The goal of this package is to make analyses of air pollution data taken from GIOŚ website simple and manageable. Measurement data are scattered across many spreadsheet files, which makes them not suitable for automated analyses by polutant and year in R. This package provides basic tools for converting those datasets in R-friendly format along with a Shiny App for visualizations and GEV distribution fitting.
Data up until 2015 ca be found on GIOŚ website. Data from 2016 will be posted soon. ZIP files contains spreadsheets with data on a polutant given in the file name. 1g in the filename means marks hourly data, 24g - daily measurements. Different units are used for different polutants and they are not given in the spreadsheet. They can be checked on other GIOŚ pages. Alternatively, one can used standardized data.

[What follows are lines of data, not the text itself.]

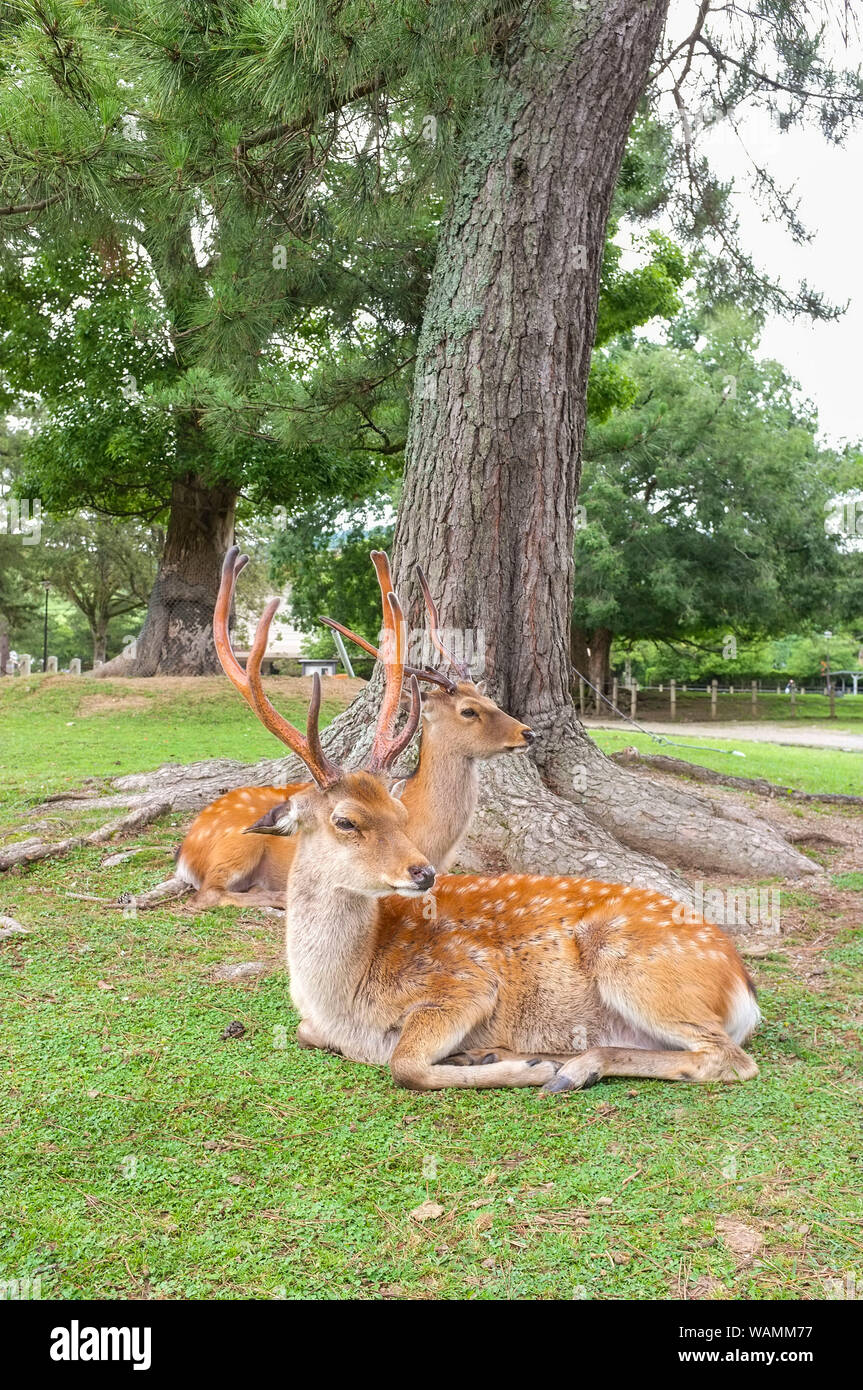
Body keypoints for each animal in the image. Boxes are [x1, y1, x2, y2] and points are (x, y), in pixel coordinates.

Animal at [171, 553, 530, 911]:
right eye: (468, 711)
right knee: (206, 895)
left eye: (491, 700)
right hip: (237, 847)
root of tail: (185, 848)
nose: (529, 733)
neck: (432, 841)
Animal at [216, 544, 761, 1095]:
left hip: (638, 971)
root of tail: (742, 983)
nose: (423, 873)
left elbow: (404, 1063)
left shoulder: (466, 982)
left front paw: (525, 1067)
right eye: (346, 821)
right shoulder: (318, 1023)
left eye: (398, 812)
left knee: (728, 1059)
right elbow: (308, 1033)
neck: (341, 1001)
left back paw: (567, 1067)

Some stations' names were changed. All the names can be found in stationCodes vector that is a part of the package. Old and new names can be used interchangeably while calling functions importGiosFromXLSX and importGiosFromCSV.
dplyr, tibble, lubridate, stringr and tidyr packages are required to use this package. If data are imported using importGiosFromXLSX, readxl package must also be loaded. If importGiosFromCSV is used, readr package is required.
Examples for importGiosFromXLSX and importGiosFromCSV function can be found in package documentation using the ? syntax.
Both of these functions search for raw files downloaded from GIOŚ website or csv versions of these files under their default names or names provided as arguments to these function. Details can be found in package documentation. For almost all purposes, only arguments station, polutants, years and path must be provided.
Maxima over given period can be calculated using calculateMaxima functions. Again, the details can be found with the help of ? syntax.